6.02.2012

Slowing it down...

I guess getting your wisdom teeth out has a few perks like pampering. slurpees. ice cream. movies. reading. sleeping. Time to write in your blog. Oh yeah, and PAIN. I am seriously so grateful I live in this modern age though. I don't know how I'd cope with life if I didn't have my Ibuprofen and anesthesia. Thank heavens for medicine. I think Shaylee K is starting to wear off on me....I can feel my pain threshold decreasing as we speak...

Anyways, I have a had a lot of time laying around to do some reflection. I've been thinking about a really valuable lesson I learned awhile ago that I had forgotten until this past week. 

I think one of the challenges of life is learning to properly enjoy one's current stage of being. While it's good to plan for the future, people need to live for the moment. I've definitely been guilty of that in several stages of my life.  When I was in elementary school I looked up at those huge 6th graders and wondered if I would EVER get so tall. Then before I knew it I was a highly impatient girl in primary just counting down the days till I could turn 12 and have my life start. If only I could get to Young Women's then I'd be happy. Once I was there, I realized beehives were nerdy and annoying....14 was where the party was! I mean, I could go to stake dances and EFY. So I turn 14 and realize I was totally mistaken. Sweet sixteen baby!! That was when my life would begin. I'd have my own car, go on dates every weekend, and live the high life. I will say, I thoroughly enjoyed driving. Dating not so much. But then the charm of sixteen wore off. All I wanted was so and so to ask me out. Lose a few pounds. Get rid of my acne. Blah blah. Then my senior year rolled around and while I had a lot of good memories attached there, I was incredibly anxious to get to BYU! College was the best life could get. I think the moment I was declared a High School graduate I hit the doors of Morgan High running as fast as I could. 

It's like we're all on a journey. And all we want to do is get to the next station. Whether it be a certain age, milestone, graduation, travels, mission, marriage, first child, grandparents, retirement... we all seem to say, "if I could just get there, I'd be happy." It always seems to be the next station that holds the joy we've been waiting to find. 

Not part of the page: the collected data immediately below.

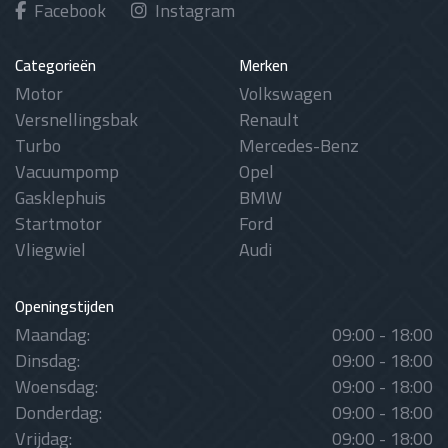
Facebook
Instagram
Categorieën
Merken
Motor
Volkswagen
Versnellingsbak
Renault
Turbo
Mercedes-Benz
Vacuumpomp
Opel
Gasklephuis
BMW
Startmotor
Ford
Vliegwiel
Audi
Openingstijden
Maandag:
09:00 - 18:00
Dinsdag:
09:00 - 18:00
Woensdag:
09:00 - 18:00
Donderdag:
09:00 - 18:00
Vrijdag:
09:00 - 18:00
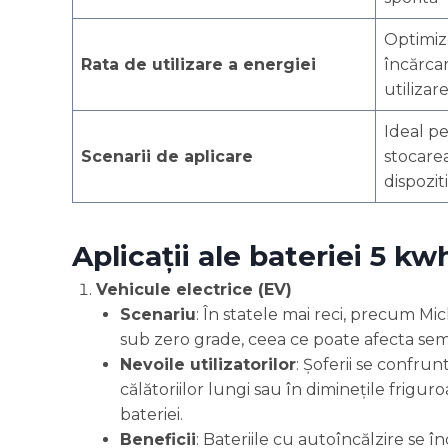
Optimiz
Rata de utilizare a energiei
încărcar
utilizar
Ideal pe
Scenarii de aplicare
stocarea
dispozit
Aplicații ale bateriei 5 kw
Vehicule electrice (EV)
Scenariu
: În statele mai reci, precum Mi
sub zero grade, ceea ce poate afecta semn
Nevoile utilizatorilor
: Șoferii se confrun
călătoriilor lungi sau în diminețile frigu
bateriei.
Beneficii
: Bateriile cu autoîncălzire se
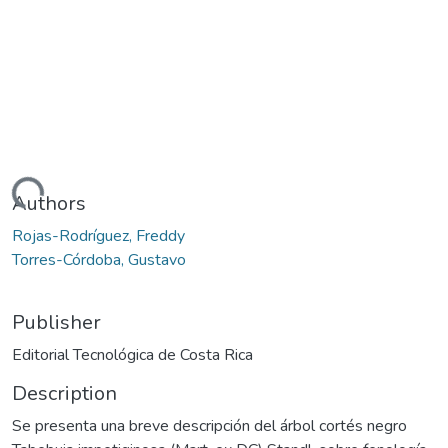
Loading...
Authors
Rojas-Rodríguez, Freddy
Torres-Córdoba, Gustavo
Publisher
Editorial Tecnológica de Costa Rica
Description
Se presenta una breve descripción del árbol cortés negro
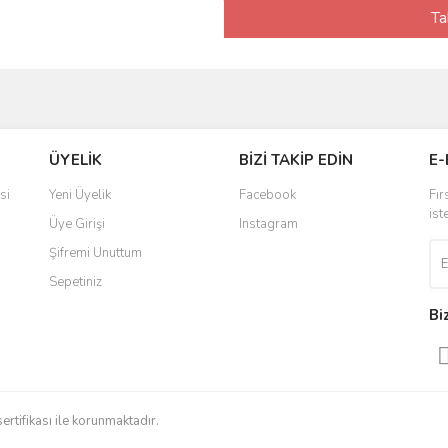
Ta
ÜYELİK
BİZİ TAKİP EDİN
E-
si
Yeni Üyelik
Facebook
Fır
ist
Üye Girişi
Instagram
Şifremi Unuttum
Sepetiniz
Bi
sertifikası ile korunmaktadır.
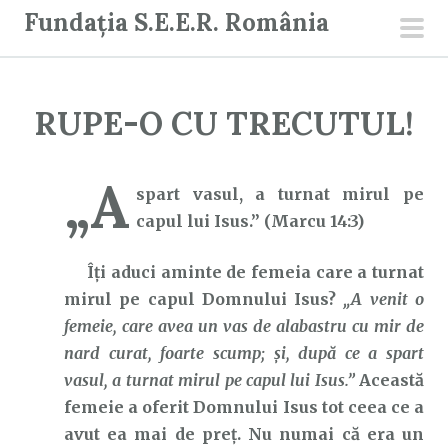
S
Fundația S.E.E.R. România
a
men
r
prin
i
RUPE-O CU TRECUTUL!
l
a
c
„A
spart vasul, a turnat mirul pe
o
capul lui Isus.” (Marcu 14:3)
n
ț
Îți aduci aminte de femeia care a turnat
i
mirul pe capul Domnului Isus?
„A venit o
n
femeie, care avea un vas de alabastru cu mir de
u
nard curat, foarte scump; și, după ce a spart
t
vasul, a turnat mirul pe capul lui Isus.”
Această
femeie a oferit Domnului Isus tot ceea ce a
avut ea mai de preț. Nu numai că era un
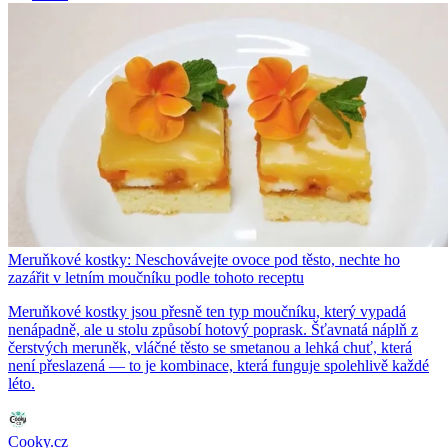
Meruňkové kostky: Neschovávejte ovoce pod těsto, nechte ho
zazářit v letním moučníku podle tohoto receptu
Meruňkové kostky jsou přesně ten typ moučníku, který vypadá
nenápadně, ale u stolu způsobí hotový poprask. Šťavnatá náplň z
čerstvých meruněk, vláčné těsto se smetanou a lehká chuť, která
není přeslazená — to je kombinace, která funguje spolehlivě každé
léto.
Cooky.cz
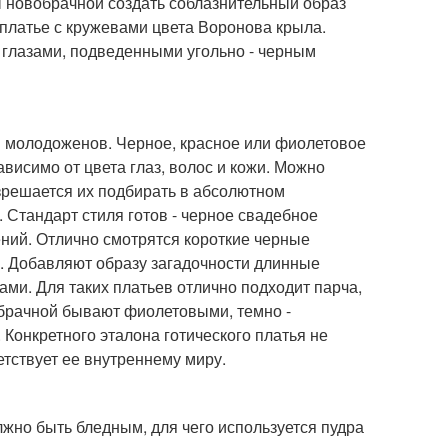
 новобрачной создать соблазнительный образ
 платье с кружевами цвета Воронова крыла.
 глазами, подведенными угольно - черным
ды молодоженов. Черное, красное или фиолетовое
висимо от цвета глаз, волос и кожи. Можно
азрешается их подбирать в абсолютном
. Стандарт стиля готов - черное свадебное
ний. Отлично смотрятся короткие черные
. Добавляют образу загадочности длинные
ми. Для таких платьев отлично подходит парча,
вобрачной бывают фиолетовыми, темно -
Конкретного эталона готического платья не
етствует ее внутреннему миру.
жно быть бледным, для чего используется пудра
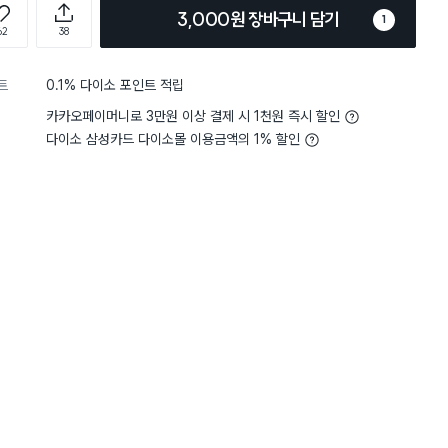
3,000원 장바구니 담기
1
62
38
트
0.1% 다이소 포인트 적립
카카오페이머니로 3만원 이상 결제 시 1천원 즉시 할인
다이소 삼성카드 다이소몰 이용금액의 1% 할인
4
향
마음에 들지 않아요
5
향
아주 
별점 5점
로 구매해서 사용 했는데 효과
유일한 알칼리성 세정제라 
제 중에 가장 세척력이 좋습
모르겠음.
판매 인기가 밀리는 것 같
 독함.
세척력은 제일 좋아요 이게
하는데 청소가 되는건지 잘 모르
벽걸이 에어컨 기준 1캔으
좀 남아서 냉각핀에 왕창 
구매 15만+
구매 15만+
구매 14만+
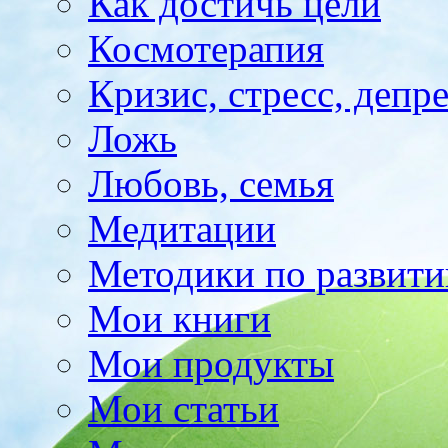
Как достичь цели
Космотерапия
Кризис, стресс, депр
Ложь
Любовь, семья
Медитации
Методики по развит
Мои книги
Мои продукты
Мои статьи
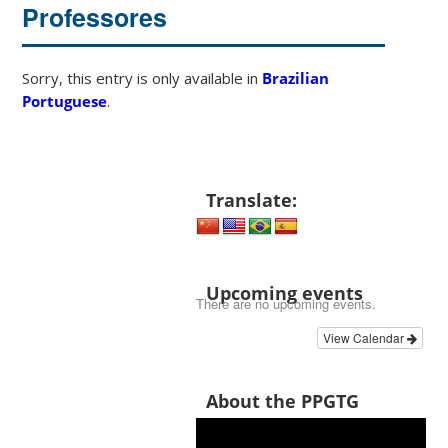
Professores
Sorry, this entry is only available in
Brazilian
Portuguese
.
Translate:
Upcoming events
There are no upcoming events.
View Calendar
About the PPGTG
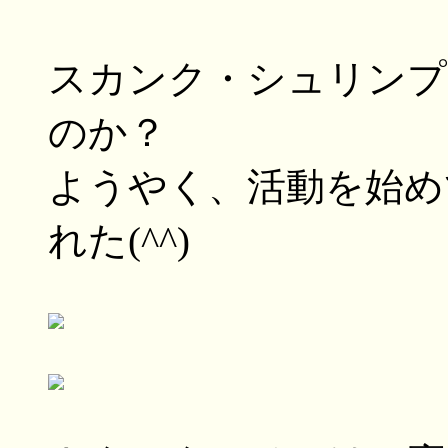
スカンク・シュリンプ
のか？
ようやく、活動を始め
れた(^^)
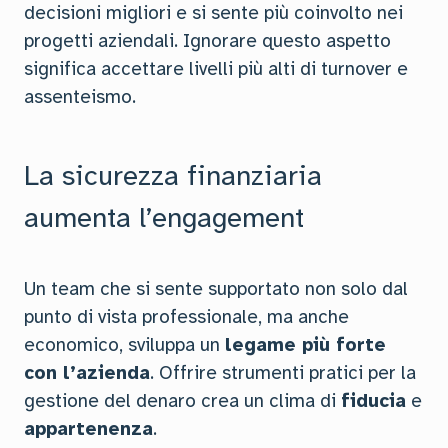
decisioni migliori e si sente più coinvolto nei
progetti aziendali. Ignorare questo aspetto
significa accettare livelli più alti di turnover e
assenteismo.
La sicurezza finanziaria
aumenta l’engagement
Un team che si sente supportato non solo dal
punto di vista professionale, ma anche
economico, sviluppa un
legame più forte
con l’azienda
. Offrire strumenti pratici per la
gestione del denaro crea un clima di
fiducia
e
appartenenza
.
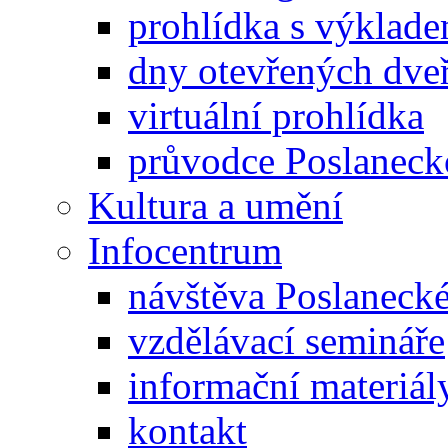
prohlídka s výklad
dny otevřených dveř
virtuální prohlídka
průvodce Poslanec
Kultura a umění
Infocentrum
návštěva Poslaneck
vzdělávací semináře
informační materiál
kontakt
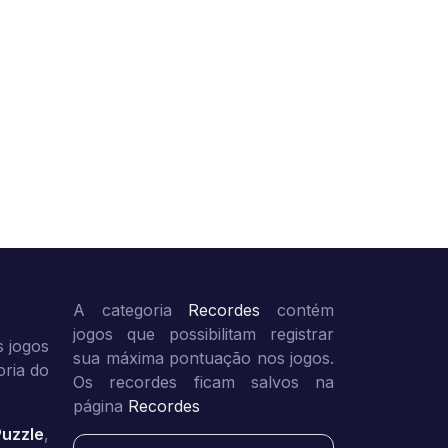
A categoria
Recordes
contém
jogos que possibilitam registrar
 jogos
sua máxima pontuação nos jogos.
oria do
Os recordes ficam salvos na
página
Recordes
Puzzle
,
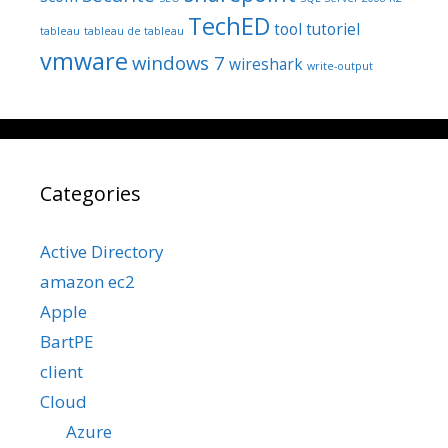
TechED
tool
tutoriel
tableau
tableau de tableau
vmware
windows 7
wireshark
write-output
Categories
Active Directory
amazon ec2
Apple
BartPE
client
Cloud
Azure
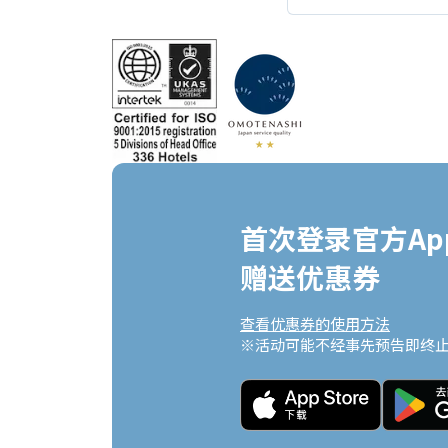
首次登录官方App
赠送优惠券
查看优惠券的使用方法
※活动可能不经事先预告即终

I realized the other night while talking to a close friend that there is no station. There's no magical point where we become happy. We can spend our entire lives searching for something that can only be found in the journey, not the station. 

Why are we as humans so anxious to always jump to the next point? Instead of always trying to reach the next stage of life, school, relationships, and work... I'm going to love where I am. And I do. I have all the opportunity in the world. I have good grades. Deep and meaningful relationships. The best friends a person could ask for. A fulfilling religion. A decent job. Wonderful family.The chance to learn an incredible language. Good health (well... hopefully that improves shortly!). What else could I really want? 
There's no need to rush. Life is seriously beautiful all along the way and I've got to make the very most of where I am. 

I want to say one more thing about this. Sometimes, though, there are some things in life that aren't always happy-go-lucky-super-positive. There's some huge challenges in life (duh). But those things shouldn't hold us back from making the very most of where we currently are. There may be things in life that we NEED to improve on. Or some situations we've got to let go of. There's a famous prayer given by a certain pastor that sums this up pretty nicely, 

"God, grant me the serenity to accept the things I cannot change, courage to change the things I can, and the wisdom to know the difference." 

What a good perspective. I think I need to say that prayer more.